--- DOCUMENT SEGMENT ---

Transport phenomena through the hollow conduits of carbon nanotubes (CNT) has been the subject of intense theoretical research due to the smooth graphitic structure of CNTs, the large van der Waals distances normal to the CNT wall and their similarity to biological membrane channels. We experimentally study fundamental transport processes over the large spectrum of ionic diffusion to pressure driven liquid and gaseous flow. Dramatic enhancement of pressure driven flows is seen through the atomically flat CNT cores. A membrane structure consisting of a high density (~ 10¹⁰/cm²) of aligned multiwalled carbon nanotubes with inner pore diameters (~ 7 nm) spanning across a continuous polystyrene matrix was successfully fabricated. This structure provided a platform to experimentally measure ionic, liquid and gas transport through the inner cores of carbon nanotubes in macroscopic quantities.

Diffusive transport measurements of ions of different charge and size through the core of the CNT are close to bulk diffusion expectations, contrary to hindered diffusion considerations in small pores. Hindered diffusion effects are observed only at the entrances to carbon nanotubes with charged functionality.

Polar liquids such as water, ethanol, iso-propyl alcohol and non-polar liquids such as hexane and decane were observed to have pressure driven flow velocities four to five orders of magnitude higher than that predicted from Newtonian flow using the Hagen-Poiseuille equation. This suggests that the ‘no-slip' boundary condition, is no longer valid between the fluids and the surfaces of the graphitic core. The observed enhanced flow velocities were close to those reported in biological membrane channels and in agreement with theoretical predictions.

Enhanced gas transport kinetics, as expected by the specular reflection correction for Knudsen Diffusivity inside smooth pores, was observed. Gases like N2, CO2, Ar, H2, CH4 were observed to be an order of magnitude higher than predicted from Knudsen Diffusion calculations.

The transport studies indicate a bio-mimetic membrane structure with exceptionally high mass transport kinetics, limited only by the functional molecules at the entrance to the CNT cores, thus providing a basis for ‘gate-keeper' selective transport.

--- DATA ---

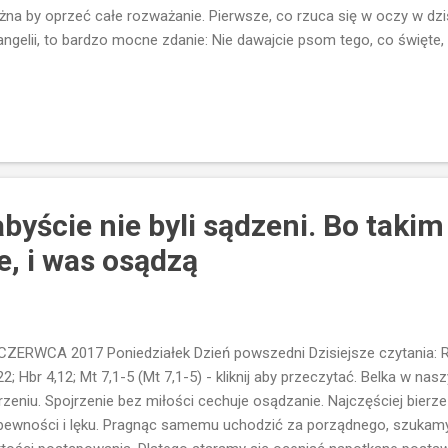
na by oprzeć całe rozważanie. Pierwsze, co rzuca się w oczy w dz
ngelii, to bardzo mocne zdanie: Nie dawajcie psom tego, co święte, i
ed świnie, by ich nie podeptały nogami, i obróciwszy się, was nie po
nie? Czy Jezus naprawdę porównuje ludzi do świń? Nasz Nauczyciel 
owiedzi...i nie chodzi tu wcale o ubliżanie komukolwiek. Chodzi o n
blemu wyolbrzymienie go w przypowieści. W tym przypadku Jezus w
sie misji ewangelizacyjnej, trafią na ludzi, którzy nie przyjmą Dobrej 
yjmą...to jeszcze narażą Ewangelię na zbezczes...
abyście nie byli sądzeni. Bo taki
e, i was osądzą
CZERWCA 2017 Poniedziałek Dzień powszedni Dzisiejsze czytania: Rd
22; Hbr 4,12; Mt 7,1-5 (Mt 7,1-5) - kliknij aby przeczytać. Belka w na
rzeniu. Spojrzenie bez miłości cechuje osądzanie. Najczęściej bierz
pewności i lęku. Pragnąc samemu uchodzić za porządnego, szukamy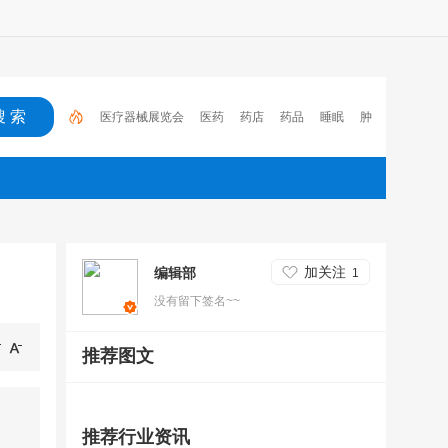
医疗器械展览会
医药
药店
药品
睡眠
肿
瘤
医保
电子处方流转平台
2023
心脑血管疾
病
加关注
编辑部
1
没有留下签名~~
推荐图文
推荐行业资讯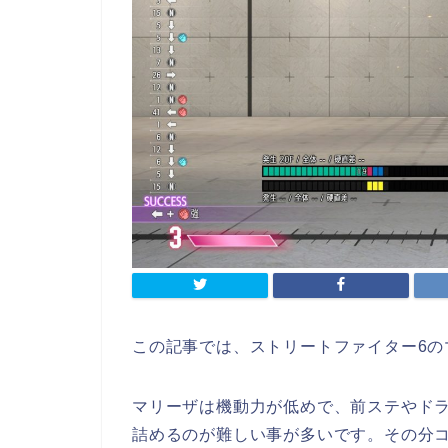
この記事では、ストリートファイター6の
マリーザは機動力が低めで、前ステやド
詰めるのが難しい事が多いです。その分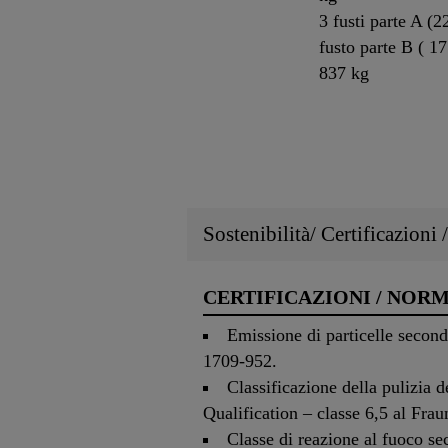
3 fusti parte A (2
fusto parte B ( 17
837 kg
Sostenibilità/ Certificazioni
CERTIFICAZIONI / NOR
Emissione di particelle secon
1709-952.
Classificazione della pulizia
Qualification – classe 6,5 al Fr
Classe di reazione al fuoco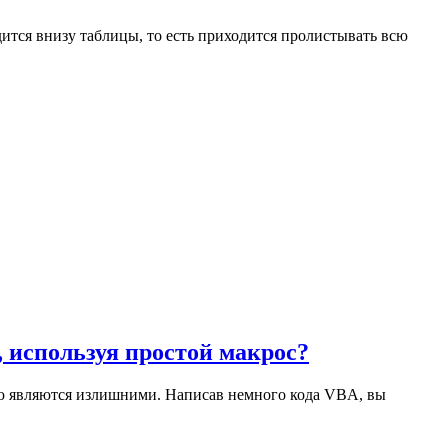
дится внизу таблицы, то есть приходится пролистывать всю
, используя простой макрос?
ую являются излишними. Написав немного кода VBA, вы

---

# WHAT YOU HAVE TO DO
Answer these questions using the text on carbon nanotube transport.
1. What was the inner pore diameter of the nanotubes in the membrane?
2. Where were hindered diffusion effects observed?
3. How much higher were the pressure-driven liquid flow velocities than the Hagen-Poiseuille equation predicts?

# TASK RESULT
1. About 7 nm.
2. Only at the entrances to carbon nanotubes with charged functionality.
3. Four to five orders of magnitude higher.